→ EXCERPT TO READ:

• Poland’s response to Czech crisis
  • 25.03.2009

How will the collapse of the Czech government affect the EU rotating presidency? Will Poland manage to score any international top jobs which are up for grabs this year? And an interview with the daughter of the Polish Fritzl - all that and more in today’s press review presented by Danuta Isler.

Many Polish papers devote their front page coverage today to the collapse of the Czech government after it lost a non-confidence vote in parliament late Tuesday. “Topolanek has fallen, the Union is left without the head” writes Gazeta Wyborcza publishing commentaries on the possible consequences of such a move in the country which is currently holding the EU rotating presidency. “This is an unfortunate situation but there is no need to panic,” says Jacek Saryusz-Wolski, who heads the European Parliament’s Foreign Committee in Rzeczpospolita daily. “This is a blow to our presidency,” says Libor Rouczek, a Czech deputy head of the same committee in Dziennik daily. 

“No top jobs for Poles?” asks Rzeczpospolita reporting that Donald Tusk government may suffer a defeat in its fight for all the international posts that Poles have aspired to head. Several important seats in international structures are up for grabs for Poles this year including EU president, head of the European Commission, EU Foreign Ministers, and NATO Secretary General. It would be a great success if Poland were to receive these posts – say commentators in the daily stressing that more efforts and lobbying is needed on part of the ruling Civic Platform. 

Dziennik writes about a row between Health Minister Ewa Kopacz and Labour Minister Jolanta Fedak concerning a list of obligatory medical tests for Polish women. According to the daily, minister of labor Jolanta Fedak is against the idea of introducing new provisions to the labour code concerning obligatory cervical pap smears and mammogram tests  for prospective employees. Health Minister Ewa Kopacz, however, wants the two medical tests to be included in a new list of obligatory examinations required by the employers. “The Labour Code is not the place to conduct health prevention, but to regulate relations between employers and employees,” says minister Fedak in the daily. 

"British unionists to Poles: go back home!" - is the title of a story published in Gazeta Wyborcza about protests in the British town, Isle of Grain, located 80 km from London. The violent protest broke out after it had been revealed that an English welder from the Grain Power Station earns on average 14 pounds an hour, while his Polish counterpart – only 10. The British unionists were afraid that it was more profitable for the company to employ Poles and thus they might be made redundant. The story is accompanied by photographs presenting workers with banners “We fight for jobs” and “Who will pay your taxes if we are unemployed?”

→ DATA EXTRACTS:
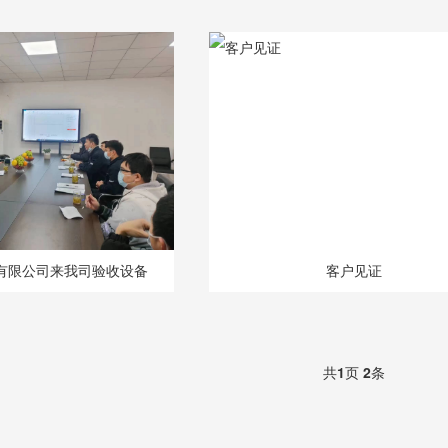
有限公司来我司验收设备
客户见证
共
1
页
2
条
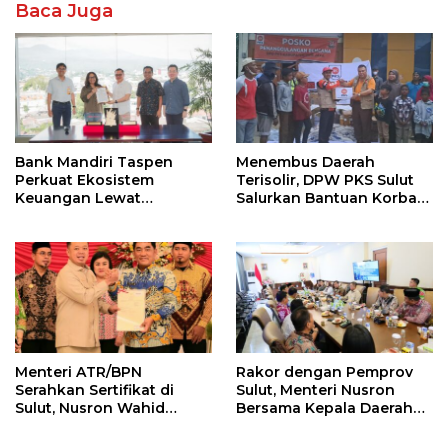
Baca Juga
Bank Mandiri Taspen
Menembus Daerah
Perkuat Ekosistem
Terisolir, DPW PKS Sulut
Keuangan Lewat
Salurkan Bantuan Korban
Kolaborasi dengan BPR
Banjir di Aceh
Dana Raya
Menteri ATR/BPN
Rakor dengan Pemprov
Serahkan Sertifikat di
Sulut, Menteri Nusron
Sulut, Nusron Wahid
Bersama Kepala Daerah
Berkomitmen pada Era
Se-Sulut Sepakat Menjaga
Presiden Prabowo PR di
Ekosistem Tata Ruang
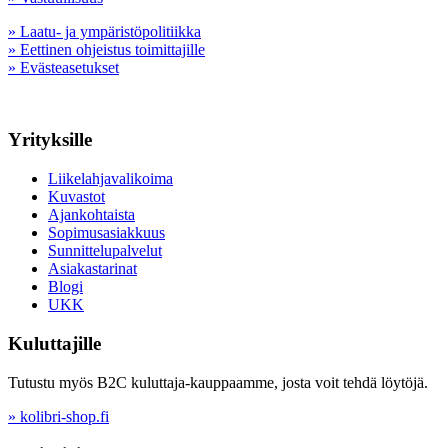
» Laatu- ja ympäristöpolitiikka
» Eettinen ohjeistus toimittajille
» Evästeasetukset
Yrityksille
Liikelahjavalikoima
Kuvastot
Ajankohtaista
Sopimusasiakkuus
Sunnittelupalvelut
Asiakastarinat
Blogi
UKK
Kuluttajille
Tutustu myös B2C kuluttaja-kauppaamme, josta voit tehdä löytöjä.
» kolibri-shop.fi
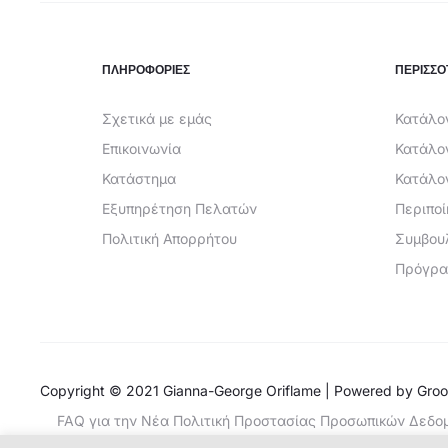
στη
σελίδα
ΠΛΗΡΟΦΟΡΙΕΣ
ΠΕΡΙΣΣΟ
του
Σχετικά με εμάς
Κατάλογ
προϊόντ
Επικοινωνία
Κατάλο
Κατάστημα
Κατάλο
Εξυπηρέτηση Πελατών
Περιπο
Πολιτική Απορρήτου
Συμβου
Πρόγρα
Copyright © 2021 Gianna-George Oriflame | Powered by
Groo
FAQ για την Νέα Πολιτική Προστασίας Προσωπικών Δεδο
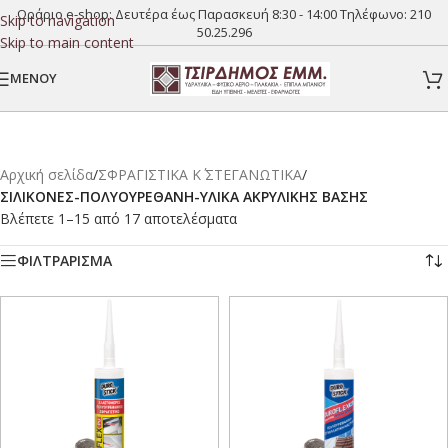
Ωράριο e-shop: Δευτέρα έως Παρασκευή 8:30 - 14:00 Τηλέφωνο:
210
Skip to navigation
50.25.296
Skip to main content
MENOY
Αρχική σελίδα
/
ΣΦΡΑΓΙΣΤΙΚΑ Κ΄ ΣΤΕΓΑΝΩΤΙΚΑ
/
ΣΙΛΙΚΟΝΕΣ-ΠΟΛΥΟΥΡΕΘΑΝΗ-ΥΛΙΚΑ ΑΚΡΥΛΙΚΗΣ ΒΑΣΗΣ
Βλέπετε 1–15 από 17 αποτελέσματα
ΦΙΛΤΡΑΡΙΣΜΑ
* * *
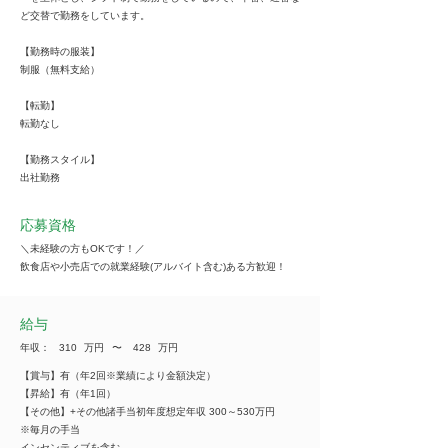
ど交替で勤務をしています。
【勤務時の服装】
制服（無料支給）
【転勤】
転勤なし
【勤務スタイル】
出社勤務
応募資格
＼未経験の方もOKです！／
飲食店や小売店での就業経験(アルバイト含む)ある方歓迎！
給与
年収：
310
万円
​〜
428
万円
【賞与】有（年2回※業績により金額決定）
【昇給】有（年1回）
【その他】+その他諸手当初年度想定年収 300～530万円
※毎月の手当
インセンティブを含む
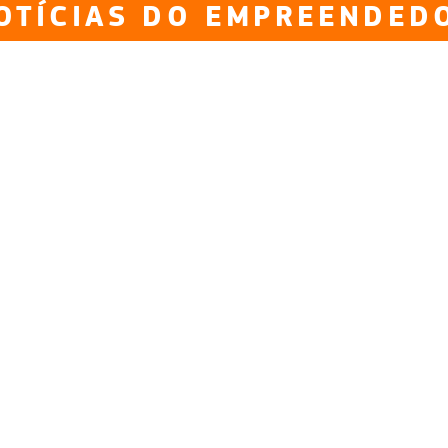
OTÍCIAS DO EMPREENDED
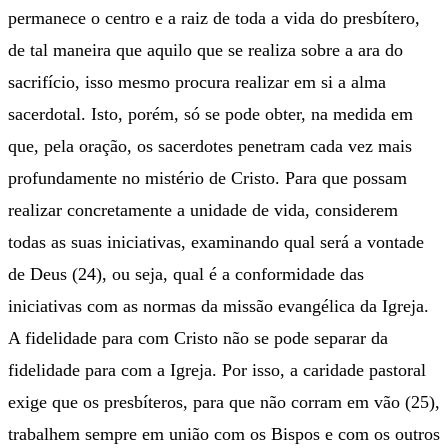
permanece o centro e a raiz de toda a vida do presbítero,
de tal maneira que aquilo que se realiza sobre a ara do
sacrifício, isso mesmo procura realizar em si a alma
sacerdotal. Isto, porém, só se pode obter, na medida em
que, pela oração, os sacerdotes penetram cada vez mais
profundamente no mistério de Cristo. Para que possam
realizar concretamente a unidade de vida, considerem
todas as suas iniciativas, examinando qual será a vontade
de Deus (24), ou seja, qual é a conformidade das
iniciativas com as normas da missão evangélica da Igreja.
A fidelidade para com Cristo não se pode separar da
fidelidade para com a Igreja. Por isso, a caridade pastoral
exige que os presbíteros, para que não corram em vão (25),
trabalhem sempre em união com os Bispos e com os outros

→ PROBLEM TO WORK ON:
Answer these questions from the press review:
(a) Which committee does Jacek Saryusz-Wolski head?
(b) Which two medical tests does Health Minister Ewa Kopacz want on the list of obligatory examinations?
(c) According to the Gazeta Wyborcza story, how much does a Polish welder at the Grain Power Station earn per hour?

→ RESPONSE TO THIS EXERCISE:
(a) The European Parliament's Foreign Committee.
(b) Cervical pap smears and mammogram tests.
(c) 10 pounds an hour.